[XviD-devel] discussion continue...
skal
xvid-devel@xvid.org
10 Sep 2002 13:52:10 +0200
Marc,
On Mon, 2002-09-09 at 17:24, Marc FD wrote:
> regarding "Hadamarad ;-)" my stuff was in fact 25% slower than skal's.
> I'm not that bad if i can reach a master in the matter ;))
you can do much better than this, by cooperating:
take the first_pass+transpose code, throw it away,
and replace it by a mix of yours and monsti's (list not
exhaustive). Keep the second pass as is, anyhow.
It's a 5min work, and the result will eventually be
better by, let's say 20% at least, than *any* of the
original codes, no matter what tremendous brain juice
is injected hand-optimizing them *separately*.
Perfect example of code cooperation.
here are the details:
the O(N.lnN) algo ("butterfly") beats your O(N^2) one.
Take it for granted. If not for N=8, it'll be for N=16,
or higher...
But, we're not running any N, but specifically N=8.
Each butterfly pass takes 58cycles, but needs 2 transposes
(O(N)), which, for N=8, takes ~80cycles. Hence the
total: 2*58c + 80c = 196c. But if we get rid
of the transpose+1butterfly and replace it by your
O(N^2) code, we gain: 80c+58c - 112c = 26c. Easy money
in 5minutes (the time it takes to write an angry mail ;).
bye,
Skal

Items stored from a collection
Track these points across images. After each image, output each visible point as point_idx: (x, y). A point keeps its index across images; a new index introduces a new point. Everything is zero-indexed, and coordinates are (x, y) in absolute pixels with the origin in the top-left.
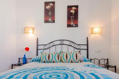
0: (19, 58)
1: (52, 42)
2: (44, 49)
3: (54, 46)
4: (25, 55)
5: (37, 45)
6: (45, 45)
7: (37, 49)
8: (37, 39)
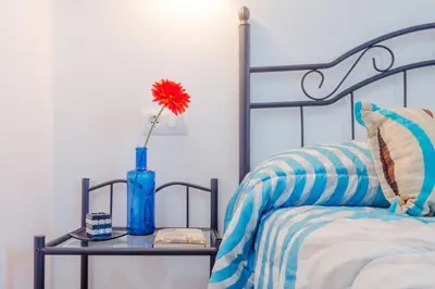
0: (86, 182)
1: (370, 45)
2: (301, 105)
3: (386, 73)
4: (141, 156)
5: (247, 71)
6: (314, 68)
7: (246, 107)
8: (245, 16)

---

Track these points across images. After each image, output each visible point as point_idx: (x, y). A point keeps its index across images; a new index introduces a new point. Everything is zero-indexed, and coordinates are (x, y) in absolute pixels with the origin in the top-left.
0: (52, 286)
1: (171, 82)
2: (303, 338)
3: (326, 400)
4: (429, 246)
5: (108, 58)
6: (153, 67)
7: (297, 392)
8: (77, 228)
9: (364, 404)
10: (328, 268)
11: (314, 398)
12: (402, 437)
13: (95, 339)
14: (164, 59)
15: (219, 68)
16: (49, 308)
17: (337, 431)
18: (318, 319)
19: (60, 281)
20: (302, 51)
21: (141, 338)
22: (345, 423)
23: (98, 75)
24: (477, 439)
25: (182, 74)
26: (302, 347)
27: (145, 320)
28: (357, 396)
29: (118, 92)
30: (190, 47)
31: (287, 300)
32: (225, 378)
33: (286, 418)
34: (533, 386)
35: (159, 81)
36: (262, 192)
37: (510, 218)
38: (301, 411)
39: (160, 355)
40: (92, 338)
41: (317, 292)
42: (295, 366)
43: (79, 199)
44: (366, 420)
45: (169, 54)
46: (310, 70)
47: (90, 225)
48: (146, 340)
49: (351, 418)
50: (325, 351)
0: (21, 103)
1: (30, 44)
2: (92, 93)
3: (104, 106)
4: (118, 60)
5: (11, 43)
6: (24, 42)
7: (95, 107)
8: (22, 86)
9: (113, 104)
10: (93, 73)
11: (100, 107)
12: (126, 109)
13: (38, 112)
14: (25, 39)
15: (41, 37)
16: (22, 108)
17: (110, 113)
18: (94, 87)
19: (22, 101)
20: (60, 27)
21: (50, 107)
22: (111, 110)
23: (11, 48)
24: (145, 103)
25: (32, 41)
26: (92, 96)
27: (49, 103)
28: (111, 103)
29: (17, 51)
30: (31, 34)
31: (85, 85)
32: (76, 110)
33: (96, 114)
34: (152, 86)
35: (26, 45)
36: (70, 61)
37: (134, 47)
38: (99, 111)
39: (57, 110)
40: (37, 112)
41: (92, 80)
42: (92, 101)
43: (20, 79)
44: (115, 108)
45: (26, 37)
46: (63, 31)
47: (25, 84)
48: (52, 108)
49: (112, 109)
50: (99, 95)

**LIST OF TASKS:**
**1.** Reproduce the section of the mailing-list message that opens with the words containing "It's a 5min" and closes with "or higher...".
**2.** List every person the mailing-list message names, by name or handle.

**SOLUTIONS PER TASK:**
**1.**
It's a 5min work, and the result will eventually be
better by, let's say 20% at least, than *any* of the
original codes, no matter what tremendous brain juice
is injected hand-optimizing them *separately*.
Perfect example of code cooperation.
here are the details:
the O(N.lnN) algo ("butterfly") beats your O(N^2) one.
Take it for granted. If not for N=8, it'll be for N=16,
or higher...

**2.** Marc FD (Marc), monsti, skal (Skal)